The announcement comes a month after East Jerusalem was rocked by violence after Israel intensified its security measures at the entrances to Haram al-Sharif, which houses al-Aqsa mosque and the Dome of the Rock.  

An official told AFP that Israeli MPs will be permitted to visit the site that has been a flashpoint between Muslims and Jews in a one day trial next week. Haram al-Sharif is referred as Temple Mount by Jews.

"In consultation with security officials, Prime Minister Benjamin Netanyahu decided to open the Temple Mount to MPs' visits, for one day at this stage, on Tuesday, August 29," the member of his office said.

"The decision was taken in light of the improvement in the security situation at the site," he said. "Decisions on the issue will continue to be made in accordance with assessments of the security situation."

Netanyahu instructed police in October 2015 to bar MPs from visiting the site in the Old City of Israeli-annexed east Jerusalem.

It was meant to help calm unrest that erupted in part over Palestinian fears that Israel was planning to assert further control over the compound.

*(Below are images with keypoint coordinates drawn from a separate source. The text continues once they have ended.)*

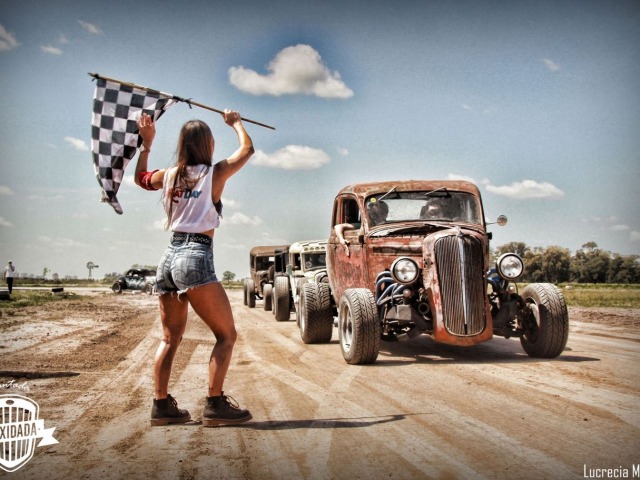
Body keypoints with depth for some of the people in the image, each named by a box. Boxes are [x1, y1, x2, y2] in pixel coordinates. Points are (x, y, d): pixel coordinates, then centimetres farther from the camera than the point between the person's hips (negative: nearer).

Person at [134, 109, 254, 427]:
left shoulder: (169, 175, 11)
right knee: (226, 334, 0)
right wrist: (235, 122, 32)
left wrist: (146, 142, 33)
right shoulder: (215, 173, -1)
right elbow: (247, 149, 16)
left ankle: (161, 405, 16)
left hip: (169, 257, 7)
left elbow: (140, 178, 33)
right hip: (196, 258, -6)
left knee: (170, 337, 15)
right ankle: (215, 405, -4)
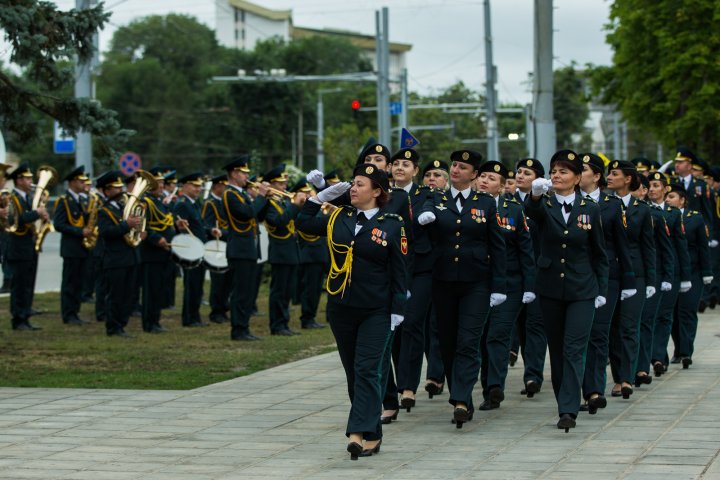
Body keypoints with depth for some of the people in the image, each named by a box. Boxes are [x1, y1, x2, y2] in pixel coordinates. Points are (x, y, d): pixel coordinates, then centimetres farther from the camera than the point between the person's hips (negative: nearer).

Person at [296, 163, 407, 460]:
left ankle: (360, 434, -17)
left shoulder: (392, 225, -5)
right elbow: (303, 224, 19)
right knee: (353, 373, 9)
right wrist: (322, 196, 11)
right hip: (341, 309, 5)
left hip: (376, 312, -5)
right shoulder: (339, 218, 8)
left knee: (366, 371, -12)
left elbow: (399, 272, -4)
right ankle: (372, 435, 19)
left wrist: (398, 310, -8)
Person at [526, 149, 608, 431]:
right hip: (550, 289, 2)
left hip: (582, 291, -2)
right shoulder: (545, 205, 0)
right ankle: (564, 403, 19)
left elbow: (600, 254, 7)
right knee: (556, 350, 8)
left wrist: (602, 290, 4)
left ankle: (568, 410, -15)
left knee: (574, 349, -11)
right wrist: (536, 195, -48)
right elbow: (532, 212, -26)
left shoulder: (590, 209, 1)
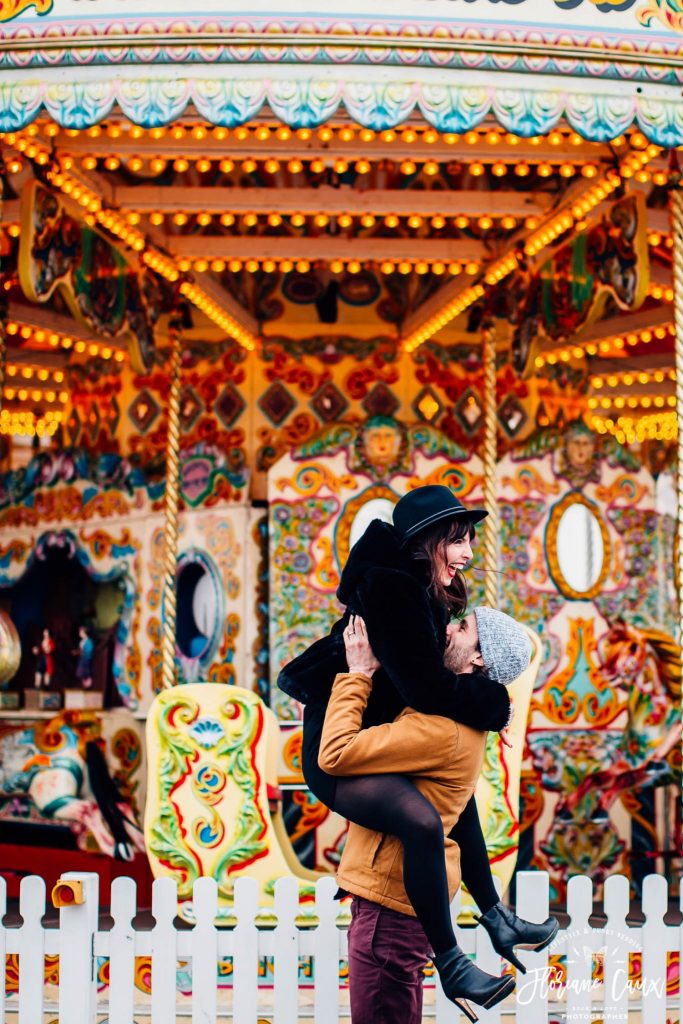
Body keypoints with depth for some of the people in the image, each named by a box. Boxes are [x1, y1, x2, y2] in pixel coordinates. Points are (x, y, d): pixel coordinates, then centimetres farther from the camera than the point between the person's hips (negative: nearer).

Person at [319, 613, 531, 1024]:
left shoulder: (442, 728, -22)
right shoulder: (458, 717, 10)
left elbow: (335, 754, -24)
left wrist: (358, 674, -14)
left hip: (391, 900, -10)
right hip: (396, 891, 10)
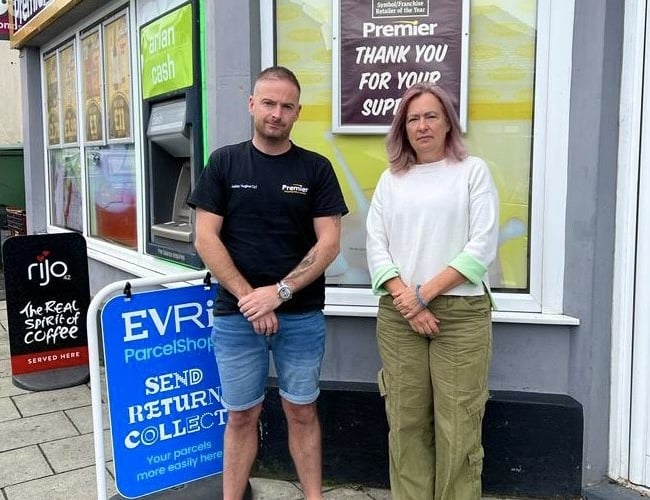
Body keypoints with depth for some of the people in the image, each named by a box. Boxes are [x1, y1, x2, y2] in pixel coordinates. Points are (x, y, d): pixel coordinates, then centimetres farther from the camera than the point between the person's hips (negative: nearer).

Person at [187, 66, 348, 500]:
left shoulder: (316, 168, 2)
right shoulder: (224, 163, 3)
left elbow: (329, 243, -4)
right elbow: (206, 240, -3)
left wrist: (280, 292, -14)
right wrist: (249, 298, -10)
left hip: (302, 315, 0)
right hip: (236, 315, 0)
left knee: (301, 412, 11)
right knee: (242, 416, 11)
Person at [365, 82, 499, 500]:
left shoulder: (473, 171, 4)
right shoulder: (391, 179, 14)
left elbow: (482, 246, -5)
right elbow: (376, 245, 6)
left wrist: (426, 293, -11)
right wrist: (406, 297, -9)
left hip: (461, 313, -2)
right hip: (398, 316, 3)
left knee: (457, 427, 0)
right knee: (406, 422, 6)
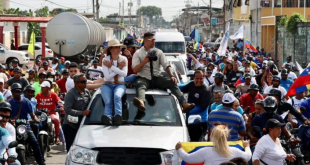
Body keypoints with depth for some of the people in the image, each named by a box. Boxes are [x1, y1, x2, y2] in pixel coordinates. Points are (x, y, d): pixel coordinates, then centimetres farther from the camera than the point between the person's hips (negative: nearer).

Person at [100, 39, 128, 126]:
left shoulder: (123, 59, 4)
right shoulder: (105, 60, -1)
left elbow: (124, 74, -10)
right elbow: (107, 77, -8)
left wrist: (111, 67, -14)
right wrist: (119, 68, -9)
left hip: (120, 84, 0)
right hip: (107, 85, 0)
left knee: (117, 96, -35)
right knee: (108, 102, -29)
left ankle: (118, 115, -50)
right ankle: (108, 117, -45)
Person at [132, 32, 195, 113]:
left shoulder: (159, 52, 14)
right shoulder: (138, 53, 6)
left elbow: (166, 65, 5)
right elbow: (135, 70, -3)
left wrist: (172, 76, -13)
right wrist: (144, 62, -19)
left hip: (157, 78, 3)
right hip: (144, 79, -3)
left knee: (172, 82, -23)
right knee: (140, 84, -38)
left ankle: (184, 104, -36)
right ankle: (141, 102, -71)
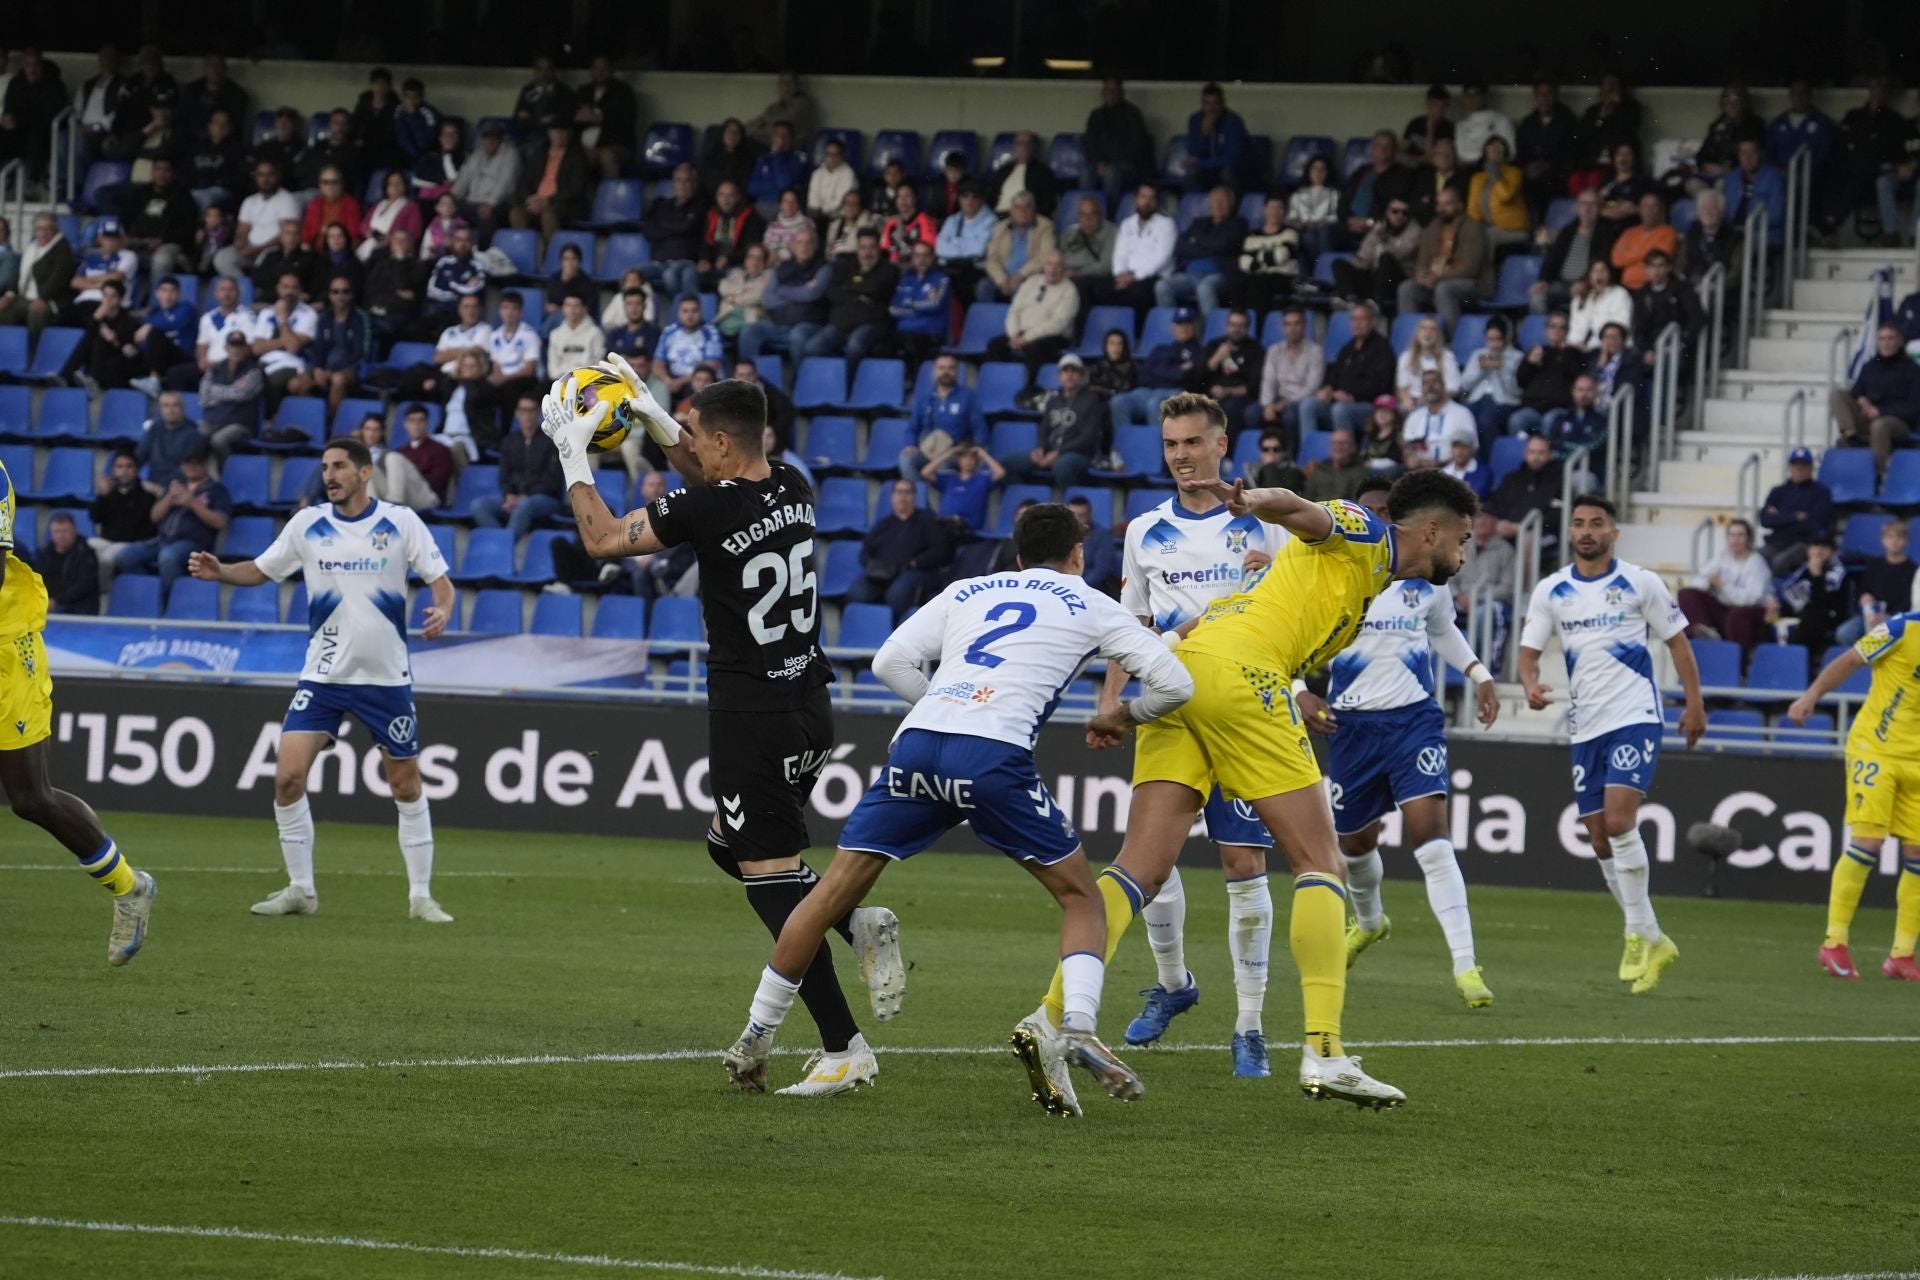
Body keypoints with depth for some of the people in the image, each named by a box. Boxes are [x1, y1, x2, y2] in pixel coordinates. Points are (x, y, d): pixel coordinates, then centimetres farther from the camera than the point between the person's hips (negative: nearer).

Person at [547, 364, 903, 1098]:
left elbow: (600, 540, -4)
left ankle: (842, 1051, -8)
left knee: (771, 878, -4)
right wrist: (648, 413, 30)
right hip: (810, 705, 8)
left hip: (752, 717, -8)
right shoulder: (791, 490, 4)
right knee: (730, 844, 25)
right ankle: (857, 920, 5)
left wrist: (572, 452, 7)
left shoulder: (708, 510, -17)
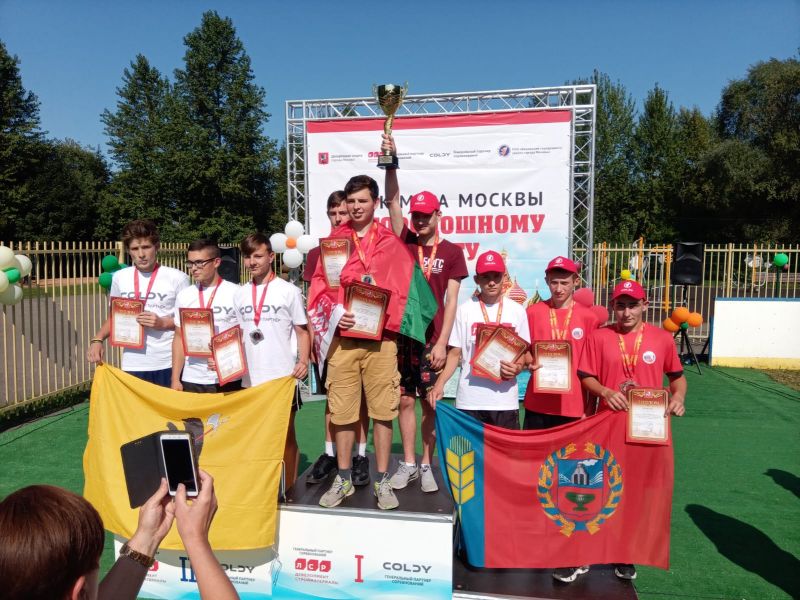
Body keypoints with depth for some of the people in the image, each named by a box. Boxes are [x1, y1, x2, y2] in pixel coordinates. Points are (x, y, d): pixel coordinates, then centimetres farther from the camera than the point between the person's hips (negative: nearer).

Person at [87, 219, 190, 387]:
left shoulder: (177, 278, -4)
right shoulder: (119, 278, 7)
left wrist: (163, 323, -15)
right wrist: (97, 339, 2)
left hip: (168, 364, -3)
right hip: (132, 365, 3)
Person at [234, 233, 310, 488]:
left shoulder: (288, 291, -2)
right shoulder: (239, 295, 11)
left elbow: (302, 331, -1)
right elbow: (236, 335, 17)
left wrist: (303, 361, -15)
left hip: (282, 376, -4)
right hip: (249, 378, 4)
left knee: (286, 435, 6)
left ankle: (289, 491, 19)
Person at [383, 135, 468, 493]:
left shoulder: (451, 252, 0)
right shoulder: (405, 242, 6)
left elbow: (451, 301, -4)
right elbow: (392, 201, -6)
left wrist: (442, 342, -11)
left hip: (432, 340, -2)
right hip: (401, 334, 2)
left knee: (431, 404, 6)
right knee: (405, 401, 9)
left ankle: (426, 465, 21)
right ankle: (408, 463, 23)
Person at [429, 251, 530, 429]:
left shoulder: (517, 311, 6)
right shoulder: (464, 310, 2)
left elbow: (524, 351, 12)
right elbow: (455, 353, 3)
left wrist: (518, 367, -10)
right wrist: (439, 384, -9)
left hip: (506, 401, 1)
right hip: (470, 401, -1)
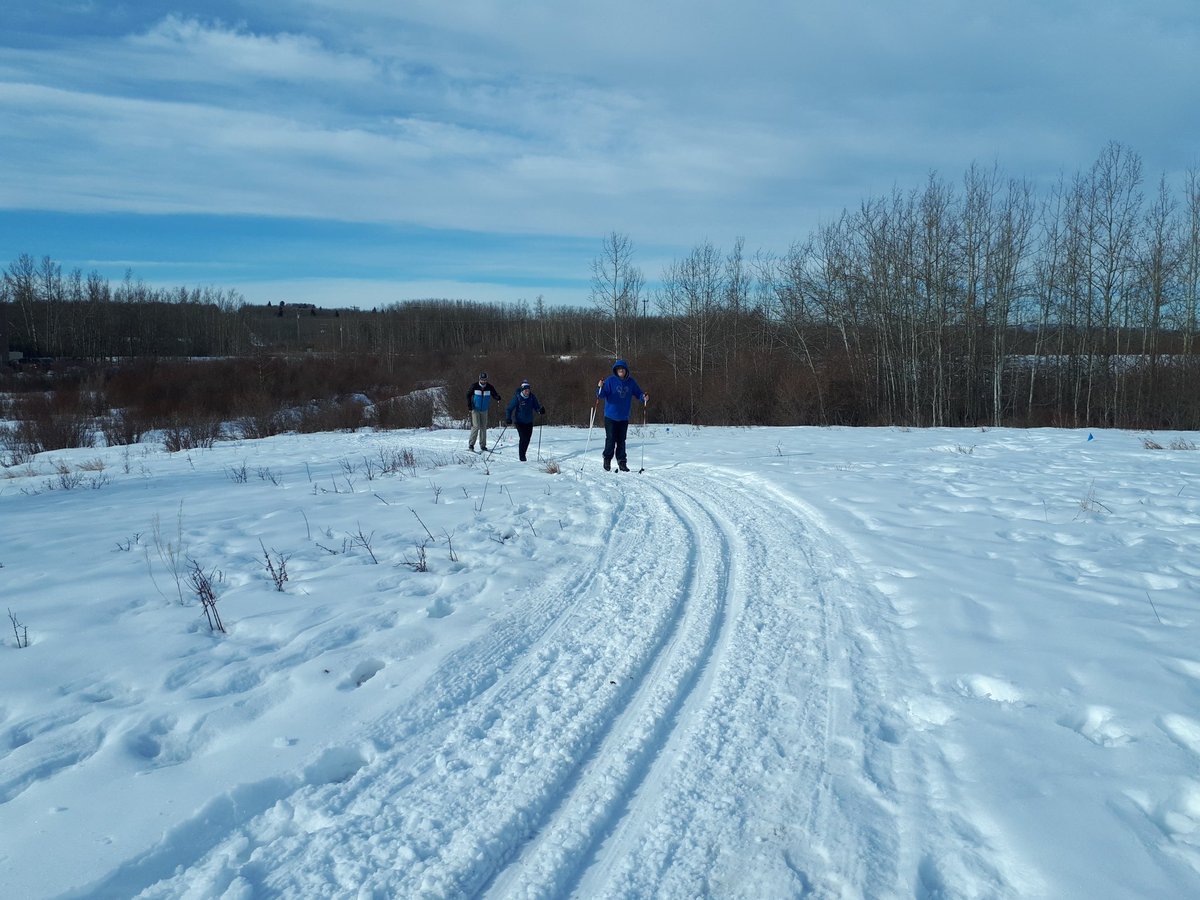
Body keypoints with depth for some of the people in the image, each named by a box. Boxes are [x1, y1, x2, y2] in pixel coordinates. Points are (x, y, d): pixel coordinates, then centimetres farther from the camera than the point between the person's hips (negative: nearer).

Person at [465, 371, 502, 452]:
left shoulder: (489, 387, -4)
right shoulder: (474, 386, -9)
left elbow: (495, 394, -3)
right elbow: (468, 395, -3)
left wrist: (498, 398, -27)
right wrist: (469, 406, -12)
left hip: (484, 410, 3)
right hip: (475, 409, -3)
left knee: (483, 427, 5)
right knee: (476, 426, -14)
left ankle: (483, 446, 12)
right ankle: (471, 445, -7)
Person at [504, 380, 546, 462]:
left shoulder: (532, 397, -3)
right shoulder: (517, 397, -13)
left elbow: (536, 406, 2)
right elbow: (510, 408, -10)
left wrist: (540, 410, -20)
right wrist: (508, 418, -21)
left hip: (529, 421, 4)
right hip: (519, 421, -4)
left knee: (527, 439, 7)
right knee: (523, 438, -13)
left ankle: (523, 454, 28)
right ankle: (521, 456, 1)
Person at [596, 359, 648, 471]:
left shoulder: (631, 382, 5)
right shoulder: (610, 380, -6)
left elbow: (638, 393, 12)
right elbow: (602, 395, -12)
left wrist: (644, 397, -9)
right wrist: (600, 388, -33)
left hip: (624, 417, 3)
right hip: (611, 416, -3)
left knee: (621, 441, 6)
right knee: (611, 439, -4)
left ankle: (621, 462, 11)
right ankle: (607, 459, 11)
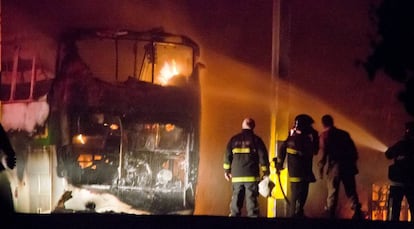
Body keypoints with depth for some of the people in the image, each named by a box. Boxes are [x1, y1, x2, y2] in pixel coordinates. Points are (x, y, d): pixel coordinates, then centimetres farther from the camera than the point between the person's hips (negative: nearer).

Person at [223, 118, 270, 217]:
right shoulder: (256, 139, 0)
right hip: (252, 176, -3)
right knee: (252, 200, -4)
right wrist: (266, 172, 3)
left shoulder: (234, 139, 9)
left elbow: (227, 156, 9)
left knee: (236, 200, 7)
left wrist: (227, 170, 18)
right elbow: (263, 156, -4)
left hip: (237, 175, 3)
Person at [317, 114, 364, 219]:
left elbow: (324, 152, -11)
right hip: (348, 166, 3)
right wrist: (352, 163, 17)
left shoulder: (324, 135, 0)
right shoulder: (344, 134, 13)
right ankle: (357, 213, -1)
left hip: (334, 166, -3)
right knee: (351, 191, 7)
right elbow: (354, 151, 10)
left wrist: (321, 167, -5)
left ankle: (331, 215, 0)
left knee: (332, 192, 3)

Netanyahu has said repeatedly that he is committed to the status quo there.

The site is the holiest site in Judaism and the third-holiest in Islam and claimed by both Muslims and Jews. 

Jews are allowed to visit the compound but not pray there, and the site has been the scene of regular confrontation over any attempt to flout the rule.

Yehuda Glick, an MP from Netanyahu's right-wing Likud party, had in March petitioned Israel's supreme court against the ban on members of the Knesset, the Israeli parliament, visiting the hilltop site.

On 4 July, the justice ministry said Knesset members would be allowed access for a "pilot number of days" starting on 23 July.

But on 14 July, three Israeli Arabs emerged from the mosque compound with automatic weapons and shot dead two policemen nearby before being shot dead by other officers.

Israel responded by installing metal detectors and other security equipment at the entrance but that triggered days of protests.

Seven Palestinians were killed by Israeli security forces after the clashes turned bloody following Friday prayer protests outside the Old city in East Jerusalem. 

Palestinians feared the metal detectors would lead to the Israelis taking further control of the al-Aqsa compound. 

Hundreds of Palestinians held prayer-protests and refused to enter the site until Israel lifted its security restrictions at al-Aqsa mosque. 

During the protests, a Palestinian broke into a home in a Jewish settlement in the occupied West Bank and stabbed four Israelis, killing three.

The crisis ended after the Islamic Waqf, the body that governs the al-Aqsa compound, told Palestinians to stop the boycott of the site following Israel's decision to remove its security restrictions. 

In 2000, former Israeli prime minister Ariel Sharon sparked months of violence which led to the Second Intifada after he visited the Al-Aqsa mosque.